Model AI Assignment AAAI — RL for Combinatorial Structures

Summary	The goal in this assignment is to learn how to use reinforcement learning to construct combinatorial structures satisfying certain constraints.
Topics	Reinforcement learning, Cross-entropy method, Combinatorial Optimization
Audience	Beginners in Reinforcement Learning (RL) and people who are particularly interested in learning how to use RL for combinatorics.
Difficulty	Conceptually challenging and implementation may take over 15 hours. This will vary depending on mathematical maturity and programming skills. The core idea of using a neural network to learn a bit vector that maps to an optimal permutation requires a deep understanding of the entire system.

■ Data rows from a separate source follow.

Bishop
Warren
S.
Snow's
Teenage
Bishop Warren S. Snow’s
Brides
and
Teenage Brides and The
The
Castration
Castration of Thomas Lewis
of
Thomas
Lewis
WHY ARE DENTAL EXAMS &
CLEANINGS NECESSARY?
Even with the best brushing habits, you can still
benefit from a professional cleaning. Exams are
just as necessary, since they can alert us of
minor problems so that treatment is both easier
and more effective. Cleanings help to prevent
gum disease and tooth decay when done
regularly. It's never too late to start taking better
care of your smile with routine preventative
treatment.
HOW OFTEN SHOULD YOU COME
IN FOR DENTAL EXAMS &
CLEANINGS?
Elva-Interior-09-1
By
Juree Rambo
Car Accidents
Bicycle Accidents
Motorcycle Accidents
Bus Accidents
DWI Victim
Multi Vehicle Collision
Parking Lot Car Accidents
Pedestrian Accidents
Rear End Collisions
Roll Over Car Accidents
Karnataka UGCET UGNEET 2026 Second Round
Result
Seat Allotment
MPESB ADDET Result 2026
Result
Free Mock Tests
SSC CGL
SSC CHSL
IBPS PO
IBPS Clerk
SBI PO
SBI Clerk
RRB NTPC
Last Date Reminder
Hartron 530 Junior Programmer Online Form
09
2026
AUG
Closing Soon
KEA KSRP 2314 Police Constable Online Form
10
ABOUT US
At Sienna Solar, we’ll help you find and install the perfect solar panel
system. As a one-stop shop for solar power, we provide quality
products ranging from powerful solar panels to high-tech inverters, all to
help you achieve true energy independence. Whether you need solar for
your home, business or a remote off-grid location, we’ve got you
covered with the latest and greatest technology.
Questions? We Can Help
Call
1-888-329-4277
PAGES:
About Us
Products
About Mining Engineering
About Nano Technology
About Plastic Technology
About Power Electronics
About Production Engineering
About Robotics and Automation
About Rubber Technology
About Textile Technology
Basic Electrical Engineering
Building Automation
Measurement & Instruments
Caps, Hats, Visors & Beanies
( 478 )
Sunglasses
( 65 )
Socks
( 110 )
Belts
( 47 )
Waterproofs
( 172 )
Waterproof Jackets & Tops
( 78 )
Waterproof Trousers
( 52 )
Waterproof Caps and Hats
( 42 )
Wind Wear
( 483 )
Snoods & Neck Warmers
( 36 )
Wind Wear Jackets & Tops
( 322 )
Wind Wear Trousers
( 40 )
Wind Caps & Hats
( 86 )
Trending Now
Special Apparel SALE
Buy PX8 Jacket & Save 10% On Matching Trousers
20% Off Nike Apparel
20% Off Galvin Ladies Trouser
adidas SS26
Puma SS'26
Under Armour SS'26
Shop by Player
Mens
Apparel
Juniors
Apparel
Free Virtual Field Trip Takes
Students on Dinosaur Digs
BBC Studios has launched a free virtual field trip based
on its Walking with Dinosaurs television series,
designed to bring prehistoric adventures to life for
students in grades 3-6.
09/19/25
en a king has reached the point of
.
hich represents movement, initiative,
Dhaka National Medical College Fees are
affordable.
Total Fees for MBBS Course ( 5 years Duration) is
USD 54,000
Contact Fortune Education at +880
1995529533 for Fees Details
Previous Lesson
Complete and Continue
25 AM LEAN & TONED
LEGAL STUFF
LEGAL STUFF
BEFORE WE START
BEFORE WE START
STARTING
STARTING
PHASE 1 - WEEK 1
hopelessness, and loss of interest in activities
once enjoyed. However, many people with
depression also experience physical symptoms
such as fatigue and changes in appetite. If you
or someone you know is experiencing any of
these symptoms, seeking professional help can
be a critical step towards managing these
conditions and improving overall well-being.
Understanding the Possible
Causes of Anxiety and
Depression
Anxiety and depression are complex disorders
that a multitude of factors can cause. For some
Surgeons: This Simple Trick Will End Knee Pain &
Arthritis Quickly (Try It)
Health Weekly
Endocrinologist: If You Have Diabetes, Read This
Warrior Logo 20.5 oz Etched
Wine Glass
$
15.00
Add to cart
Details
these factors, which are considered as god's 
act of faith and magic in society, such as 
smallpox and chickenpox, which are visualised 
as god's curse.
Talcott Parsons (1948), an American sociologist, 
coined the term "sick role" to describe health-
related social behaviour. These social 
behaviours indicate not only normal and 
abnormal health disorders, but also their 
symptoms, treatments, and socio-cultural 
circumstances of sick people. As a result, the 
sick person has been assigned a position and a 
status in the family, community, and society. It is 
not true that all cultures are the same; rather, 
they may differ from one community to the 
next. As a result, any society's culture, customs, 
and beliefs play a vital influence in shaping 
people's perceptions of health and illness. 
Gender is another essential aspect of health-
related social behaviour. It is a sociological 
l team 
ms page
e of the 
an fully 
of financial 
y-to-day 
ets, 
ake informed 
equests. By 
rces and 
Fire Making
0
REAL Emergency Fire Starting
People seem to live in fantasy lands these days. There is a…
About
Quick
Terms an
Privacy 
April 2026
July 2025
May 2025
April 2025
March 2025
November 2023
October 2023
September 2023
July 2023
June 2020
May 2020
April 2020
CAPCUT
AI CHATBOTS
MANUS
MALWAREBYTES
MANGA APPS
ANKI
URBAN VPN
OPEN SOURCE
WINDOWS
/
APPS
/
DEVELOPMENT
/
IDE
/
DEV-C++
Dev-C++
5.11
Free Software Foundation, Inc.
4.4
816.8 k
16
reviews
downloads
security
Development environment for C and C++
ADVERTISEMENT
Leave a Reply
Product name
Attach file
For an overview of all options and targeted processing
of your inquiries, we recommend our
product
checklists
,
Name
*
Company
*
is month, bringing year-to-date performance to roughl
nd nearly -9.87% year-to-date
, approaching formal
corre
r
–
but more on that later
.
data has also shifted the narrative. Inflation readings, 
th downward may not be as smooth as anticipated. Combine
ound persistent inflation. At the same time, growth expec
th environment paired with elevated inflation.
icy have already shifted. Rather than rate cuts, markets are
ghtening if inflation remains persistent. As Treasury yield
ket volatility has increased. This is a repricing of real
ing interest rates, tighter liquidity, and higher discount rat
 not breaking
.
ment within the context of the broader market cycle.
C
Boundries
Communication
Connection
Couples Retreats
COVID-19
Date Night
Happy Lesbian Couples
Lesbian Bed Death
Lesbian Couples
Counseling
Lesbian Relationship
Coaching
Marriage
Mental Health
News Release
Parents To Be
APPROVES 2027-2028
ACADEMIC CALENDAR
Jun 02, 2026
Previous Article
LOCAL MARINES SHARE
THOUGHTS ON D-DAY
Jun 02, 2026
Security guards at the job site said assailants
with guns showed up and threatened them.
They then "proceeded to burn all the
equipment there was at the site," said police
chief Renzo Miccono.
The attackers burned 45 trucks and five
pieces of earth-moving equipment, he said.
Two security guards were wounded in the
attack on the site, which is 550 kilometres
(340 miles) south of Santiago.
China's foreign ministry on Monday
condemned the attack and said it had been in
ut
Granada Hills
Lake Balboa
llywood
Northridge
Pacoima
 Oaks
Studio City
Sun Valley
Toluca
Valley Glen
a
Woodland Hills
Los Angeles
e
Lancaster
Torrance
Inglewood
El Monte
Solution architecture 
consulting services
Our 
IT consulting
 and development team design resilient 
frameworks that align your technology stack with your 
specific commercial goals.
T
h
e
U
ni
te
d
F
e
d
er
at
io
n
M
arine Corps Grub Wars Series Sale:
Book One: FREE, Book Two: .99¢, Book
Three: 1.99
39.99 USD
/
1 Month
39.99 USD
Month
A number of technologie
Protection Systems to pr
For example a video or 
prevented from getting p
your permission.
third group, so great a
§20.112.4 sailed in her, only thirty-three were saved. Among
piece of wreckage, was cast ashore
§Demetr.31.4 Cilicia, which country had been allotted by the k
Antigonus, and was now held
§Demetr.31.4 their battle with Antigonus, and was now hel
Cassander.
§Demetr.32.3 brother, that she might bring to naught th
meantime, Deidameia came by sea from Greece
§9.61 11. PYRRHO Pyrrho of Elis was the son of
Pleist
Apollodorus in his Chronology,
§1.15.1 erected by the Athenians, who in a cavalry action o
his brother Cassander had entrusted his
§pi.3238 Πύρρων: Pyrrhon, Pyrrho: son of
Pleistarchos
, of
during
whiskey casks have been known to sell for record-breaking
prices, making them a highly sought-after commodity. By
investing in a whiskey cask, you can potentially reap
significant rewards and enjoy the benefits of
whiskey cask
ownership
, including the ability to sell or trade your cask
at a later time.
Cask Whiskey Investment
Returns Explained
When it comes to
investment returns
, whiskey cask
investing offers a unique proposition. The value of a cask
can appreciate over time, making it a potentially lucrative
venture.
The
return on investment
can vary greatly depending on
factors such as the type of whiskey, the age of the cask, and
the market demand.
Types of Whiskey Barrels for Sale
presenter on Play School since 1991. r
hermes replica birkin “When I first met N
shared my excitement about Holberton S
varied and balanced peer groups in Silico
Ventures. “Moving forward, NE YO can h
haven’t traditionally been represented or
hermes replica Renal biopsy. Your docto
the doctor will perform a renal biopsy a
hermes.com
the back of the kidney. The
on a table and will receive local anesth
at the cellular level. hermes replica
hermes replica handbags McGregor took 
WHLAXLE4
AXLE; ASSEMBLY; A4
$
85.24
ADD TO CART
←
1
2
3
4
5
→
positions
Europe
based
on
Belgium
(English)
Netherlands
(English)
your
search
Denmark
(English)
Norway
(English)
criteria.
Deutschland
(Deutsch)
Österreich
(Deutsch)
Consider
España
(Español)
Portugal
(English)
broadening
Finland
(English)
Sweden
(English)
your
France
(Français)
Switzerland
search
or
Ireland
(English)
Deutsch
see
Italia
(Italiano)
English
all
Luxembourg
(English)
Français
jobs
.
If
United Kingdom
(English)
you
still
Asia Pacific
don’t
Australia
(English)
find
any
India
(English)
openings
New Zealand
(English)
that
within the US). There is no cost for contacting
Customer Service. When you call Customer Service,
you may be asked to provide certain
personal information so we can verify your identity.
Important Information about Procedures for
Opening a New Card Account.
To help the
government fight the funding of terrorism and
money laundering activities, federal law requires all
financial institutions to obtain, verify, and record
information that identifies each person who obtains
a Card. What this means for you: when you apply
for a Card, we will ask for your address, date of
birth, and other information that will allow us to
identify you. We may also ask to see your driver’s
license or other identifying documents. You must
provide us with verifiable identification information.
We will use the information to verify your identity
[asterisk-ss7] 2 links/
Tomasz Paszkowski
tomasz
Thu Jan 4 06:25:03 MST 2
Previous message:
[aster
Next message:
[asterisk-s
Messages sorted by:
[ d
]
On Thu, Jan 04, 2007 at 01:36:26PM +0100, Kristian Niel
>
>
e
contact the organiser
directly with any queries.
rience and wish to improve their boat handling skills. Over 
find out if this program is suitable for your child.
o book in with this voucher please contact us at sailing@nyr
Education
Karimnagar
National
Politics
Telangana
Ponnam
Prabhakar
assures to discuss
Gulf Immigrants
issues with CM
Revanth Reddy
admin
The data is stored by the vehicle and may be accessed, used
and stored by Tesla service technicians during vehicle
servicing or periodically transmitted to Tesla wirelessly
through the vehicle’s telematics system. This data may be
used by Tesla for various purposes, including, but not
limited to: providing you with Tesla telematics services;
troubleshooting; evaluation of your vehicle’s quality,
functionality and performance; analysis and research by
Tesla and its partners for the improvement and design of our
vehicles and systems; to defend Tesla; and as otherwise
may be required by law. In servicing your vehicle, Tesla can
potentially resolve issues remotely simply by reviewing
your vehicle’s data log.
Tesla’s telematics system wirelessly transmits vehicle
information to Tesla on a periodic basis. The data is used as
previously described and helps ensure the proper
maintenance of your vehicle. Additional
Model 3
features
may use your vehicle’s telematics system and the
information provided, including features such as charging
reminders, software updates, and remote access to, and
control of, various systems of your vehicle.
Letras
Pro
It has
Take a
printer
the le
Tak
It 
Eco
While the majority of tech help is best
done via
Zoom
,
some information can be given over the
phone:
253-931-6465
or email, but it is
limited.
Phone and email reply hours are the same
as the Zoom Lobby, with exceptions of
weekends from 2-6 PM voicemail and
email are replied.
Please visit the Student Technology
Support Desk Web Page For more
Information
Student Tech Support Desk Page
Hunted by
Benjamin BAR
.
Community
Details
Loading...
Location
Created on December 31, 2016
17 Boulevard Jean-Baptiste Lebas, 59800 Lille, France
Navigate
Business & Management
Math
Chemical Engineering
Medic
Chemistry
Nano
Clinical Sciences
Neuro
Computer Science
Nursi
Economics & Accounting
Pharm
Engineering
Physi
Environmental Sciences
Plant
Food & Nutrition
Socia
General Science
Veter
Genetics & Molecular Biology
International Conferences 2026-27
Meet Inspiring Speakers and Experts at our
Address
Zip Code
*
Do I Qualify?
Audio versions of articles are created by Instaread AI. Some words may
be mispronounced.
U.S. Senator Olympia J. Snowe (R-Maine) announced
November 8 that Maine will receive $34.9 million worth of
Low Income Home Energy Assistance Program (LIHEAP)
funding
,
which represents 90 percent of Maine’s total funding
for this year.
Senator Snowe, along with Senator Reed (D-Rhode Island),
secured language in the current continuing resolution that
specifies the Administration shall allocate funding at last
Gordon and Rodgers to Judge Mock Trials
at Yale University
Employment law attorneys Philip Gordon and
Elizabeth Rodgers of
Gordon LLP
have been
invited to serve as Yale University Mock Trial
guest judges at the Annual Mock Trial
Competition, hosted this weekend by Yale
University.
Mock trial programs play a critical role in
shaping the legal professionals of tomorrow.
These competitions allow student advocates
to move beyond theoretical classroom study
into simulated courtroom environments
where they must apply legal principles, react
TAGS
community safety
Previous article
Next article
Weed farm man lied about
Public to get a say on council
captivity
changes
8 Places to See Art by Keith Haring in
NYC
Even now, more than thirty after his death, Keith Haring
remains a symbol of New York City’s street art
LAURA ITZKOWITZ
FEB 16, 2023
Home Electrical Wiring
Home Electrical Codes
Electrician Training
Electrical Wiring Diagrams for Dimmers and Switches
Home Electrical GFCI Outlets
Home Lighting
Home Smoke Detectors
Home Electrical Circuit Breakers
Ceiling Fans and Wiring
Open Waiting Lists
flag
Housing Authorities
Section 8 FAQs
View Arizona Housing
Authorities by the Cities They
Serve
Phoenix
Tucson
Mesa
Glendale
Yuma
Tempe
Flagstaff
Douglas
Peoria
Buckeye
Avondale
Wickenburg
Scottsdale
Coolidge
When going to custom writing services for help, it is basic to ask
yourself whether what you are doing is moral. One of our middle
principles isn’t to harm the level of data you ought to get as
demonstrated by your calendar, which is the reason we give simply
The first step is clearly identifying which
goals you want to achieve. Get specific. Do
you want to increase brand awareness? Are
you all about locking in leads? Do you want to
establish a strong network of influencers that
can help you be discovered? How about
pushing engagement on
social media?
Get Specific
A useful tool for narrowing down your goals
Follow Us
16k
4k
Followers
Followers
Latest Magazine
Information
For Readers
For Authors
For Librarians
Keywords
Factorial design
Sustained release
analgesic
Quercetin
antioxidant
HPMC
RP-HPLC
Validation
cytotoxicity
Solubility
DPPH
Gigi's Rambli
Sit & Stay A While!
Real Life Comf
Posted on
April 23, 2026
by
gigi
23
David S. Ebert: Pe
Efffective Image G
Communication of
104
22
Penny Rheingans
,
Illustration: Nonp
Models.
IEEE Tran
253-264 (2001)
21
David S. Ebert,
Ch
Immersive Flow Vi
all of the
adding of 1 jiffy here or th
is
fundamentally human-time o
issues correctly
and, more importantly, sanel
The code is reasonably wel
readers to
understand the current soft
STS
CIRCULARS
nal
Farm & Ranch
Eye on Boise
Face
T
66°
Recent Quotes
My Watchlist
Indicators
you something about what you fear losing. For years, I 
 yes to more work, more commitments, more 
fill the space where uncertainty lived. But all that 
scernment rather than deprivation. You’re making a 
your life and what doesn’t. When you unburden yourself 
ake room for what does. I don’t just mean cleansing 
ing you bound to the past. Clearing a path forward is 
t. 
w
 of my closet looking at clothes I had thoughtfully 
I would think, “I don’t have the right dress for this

Strengths	The entire assignment can be run in a Google Colab environment without significant resources. The assignment forces thinking about suitable encoding and scoring function that accurately reflects the particular combinatorial situation, rather than blindly using RL. Since the objectives in the tasks are intuitive and conceptually simple, the performance of the algorithm is easily visible and therefore the effects of different choices are very clear. The tasks include sufficient variety in the combinatorial optimization problems, each requiring a different encoding and scoring approach.
Weaknesses	We are not suggesting changing the reinforcement learning algorithm. While that is a possibility, empirically, the cross-entropy method seems to be the most suitable. The assignment is therefore only about using a specific RL technique to discover combinatorial structures.
Dependencies	Requires knowledge of Adam Wagner’s work ( paper, code). The code requires Keras + Tensorflow + Python.
Variants	We have given two examples from simple combinatorics and two from Geometry, but one can easily find similar examples from Graph theory such as the degree–diameter problem.